The art of corporate Metagaming

When I play Magic: the Gathering with my group of friends, we play this game by the rules that come with it: card interaction, turn sequences et cetera. The result of any game could be defined by the cards (assets) we bring into this context of rules and the way we are able to put these rules to our advantage.

However, as we are human beings playing this game, we bring a lot of other stuff into the game that is not related to or part of the game itself. For example, I could use my knowledge of the social dynamics of my playing group to my advantage. I know that I will push an emotional button of one of my fellow players by something simple as a remark on his playing style, triggering a series of effects that influences the game (preferrably to my advantage of course). In other words, by bringing in some outside information into the context of the game, I can influence the game. This phenomenon is called metagaming.

This phenomenon of metagaming obviously does not only apply to playing games. It is also in place if any group of people is working together. In any corporate context, a set of rules, cultural aspects, rituals and what not is in place, ideally to the knowledge of the people that are in that organization. When facing a challenge, the organization tries to put this set of rules to it’s best use in order to come to a solution.  In other words, they will play the game by the rules. Especially in organizations where an extensive description of the standardized working processes is in place, playing by the rules is the way to go. When something happens, a process with the desired response is triggered and will be worked through, trusting the design principle of process management of predictability.

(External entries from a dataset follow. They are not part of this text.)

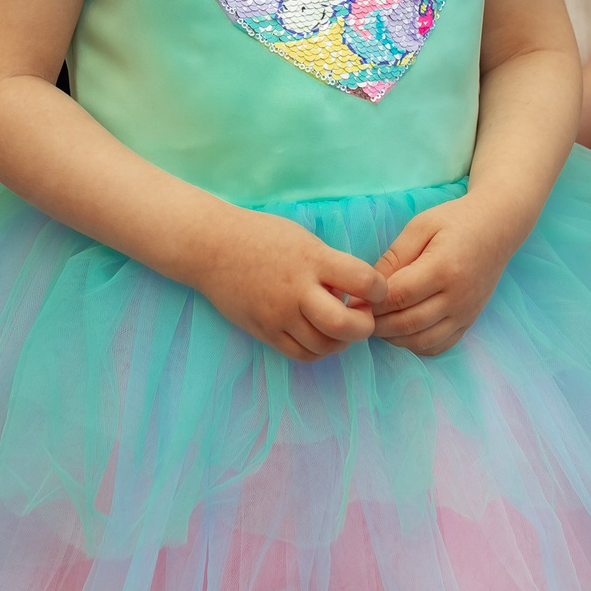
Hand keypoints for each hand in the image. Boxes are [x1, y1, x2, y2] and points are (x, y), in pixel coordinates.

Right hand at [188, 206, 385, 362]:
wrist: (211, 248)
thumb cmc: (262, 237)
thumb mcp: (303, 240)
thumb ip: (330, 265)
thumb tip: (355, 294)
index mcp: (312, 260)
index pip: (363, 281)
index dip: (379, 290)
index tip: (375, 289)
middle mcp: (297, 291)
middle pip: (344, 325)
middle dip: (364, 326)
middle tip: (361, 315)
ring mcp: (278, 315)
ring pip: (325, 346)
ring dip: (341, 340)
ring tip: (338, 324)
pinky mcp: (265, 332)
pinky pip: (301, 354)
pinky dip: (318, 349)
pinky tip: (318, 334)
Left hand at [371, 196, 532, 356]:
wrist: (497, 228)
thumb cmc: (455, 221)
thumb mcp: (421, 226)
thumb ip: (395, 256)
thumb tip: (370, 286)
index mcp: (444, 268)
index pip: (398, 296)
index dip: (372, 302)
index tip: (356, 298)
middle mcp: (458, 297)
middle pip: (407, 323)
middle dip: (377, 323)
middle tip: (360, 314)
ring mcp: (466, 313)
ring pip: (421, 341)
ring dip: (393, 337)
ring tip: (378, 323)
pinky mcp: (470, 321)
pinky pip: (439, 346)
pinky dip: (415, 345)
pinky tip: (402, 331)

One could argue that this is a very narrowminded way of working. And it often fails, because  people are not programmed to conciously play the metagame. They are told, educated and programmed to follow the rules of logic, of the processes, of the way we do things around here. Besides the notion that this could be narrowminded, continually doing things the way they are supposed to be done, deeply engraves a set of very limiting thinking patterns.

I therefore think that organizations can be way more effective when they learn to play the metagame. In any good ASE session, be it a one day augmented meeting or a three day full blown systemic DesignShop, we should use the Scan phase for opening up people’s minds to playing the metagame and actually play it in the Focus phase. Understanding that there is no “out there and in here” is a critical imperative in this context. The game is not contained within the limitations of its rules, but instead has a very high level of reciprocity with everything that is not within these limitations.

Any organization should learn to appreciate this, instead of fighting it with putting even more rules into place. A minimal set of rules is needed however to “hold” the game. If organizations succeed in this, they will set their people free to do what they are best at, using everything within their power to interact with other people.